◆ Listed records ◆
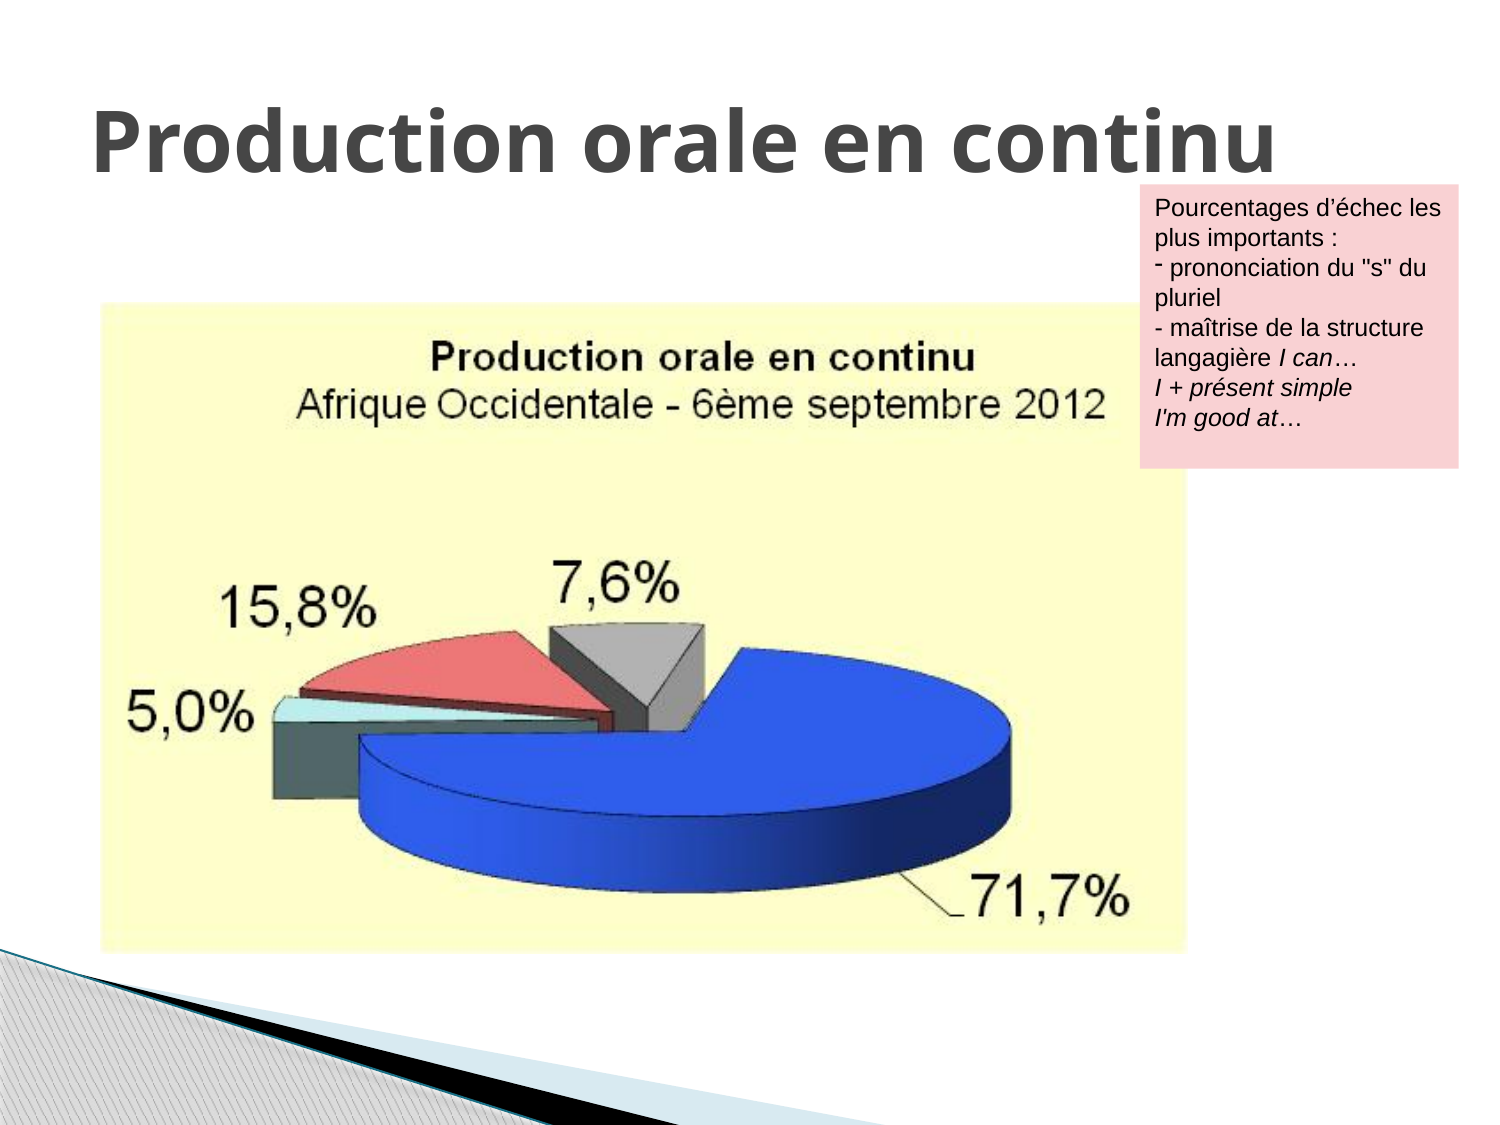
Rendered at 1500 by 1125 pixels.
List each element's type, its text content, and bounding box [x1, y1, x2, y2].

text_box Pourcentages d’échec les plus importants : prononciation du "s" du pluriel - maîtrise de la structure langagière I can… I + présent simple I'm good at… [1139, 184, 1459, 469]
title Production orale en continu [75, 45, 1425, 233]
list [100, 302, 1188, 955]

---

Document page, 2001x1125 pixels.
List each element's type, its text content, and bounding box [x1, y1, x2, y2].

* * *

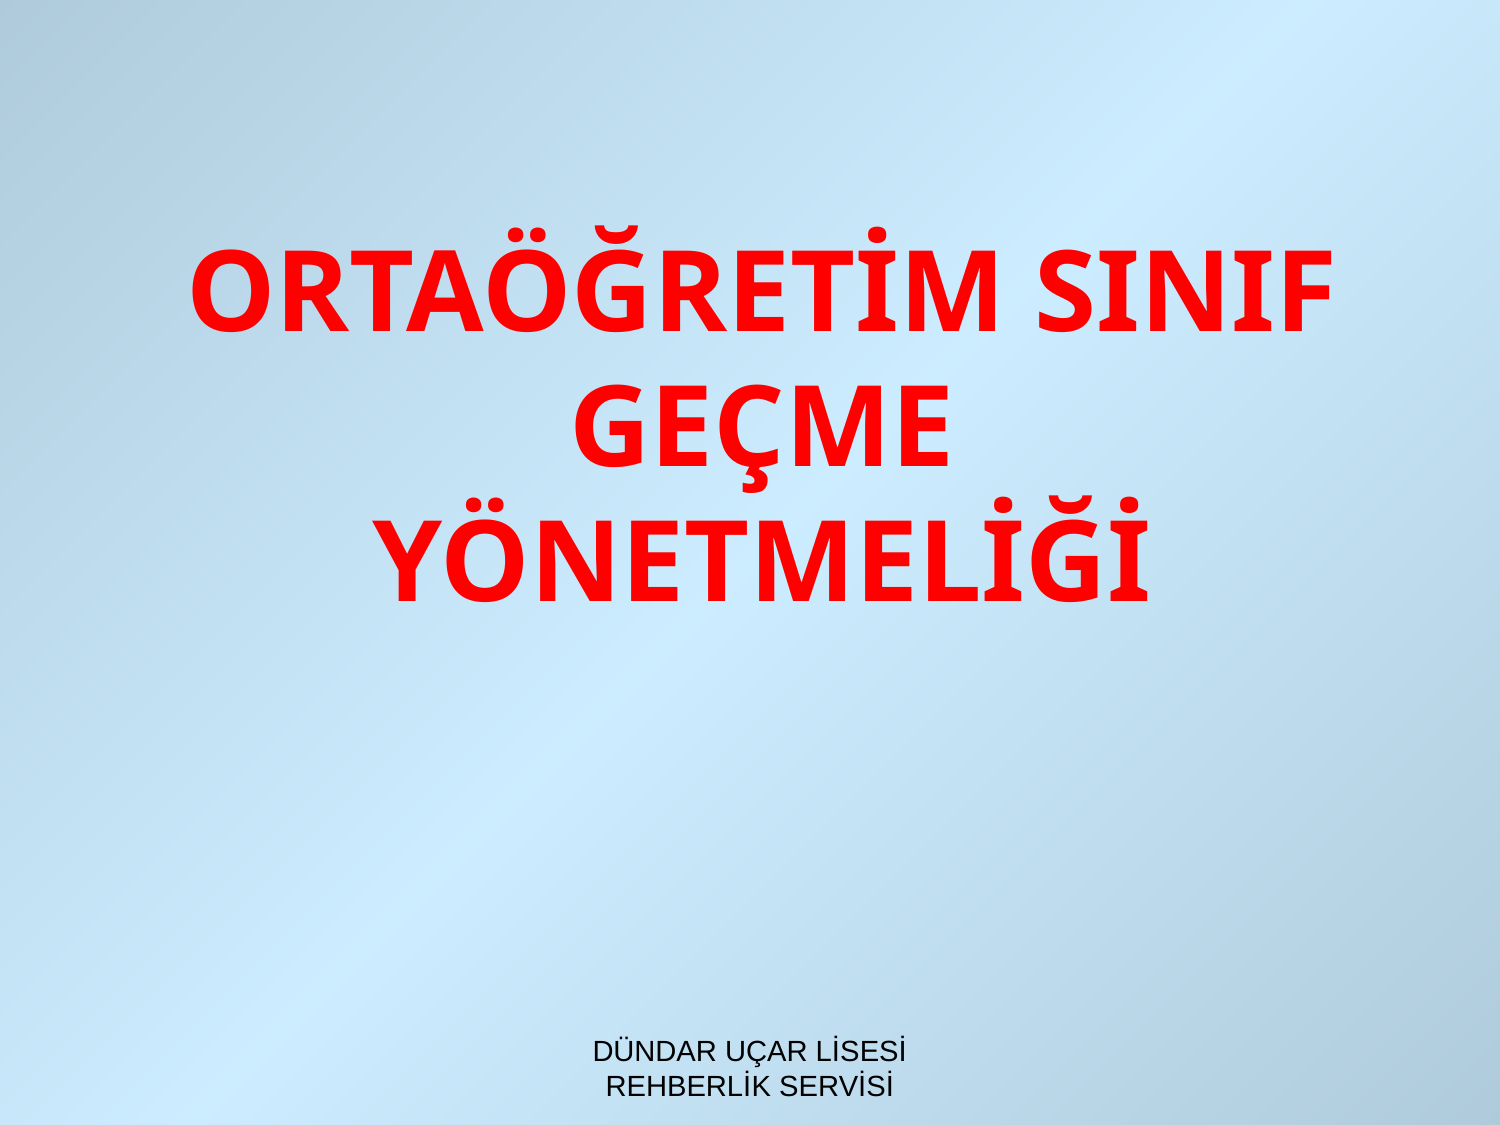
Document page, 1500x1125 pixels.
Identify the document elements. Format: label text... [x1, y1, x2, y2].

◆ What you should do ◆
Output only an exact transcription of the lines above from the one with "Rendered at 1500 by 1125 pixels." up to and including the one with "list [100, 302, 1188, 955]".

◆ Output of the exercise ◆
Rendered at 1500 by 1125 pixels.
List each element's type, its text content, and bounding box [x1, y1, x2, y2].

text_box Pourcentages d’échec les plus importants : prononciation du "s" du pluriel - maîtrise de la structure langagière I can… I + présent simple I'm good at… [1139, 184, 1459, 469]
title Production orale en continu [75, 45, 1425, 233]
list [100, 302, 1188, 955]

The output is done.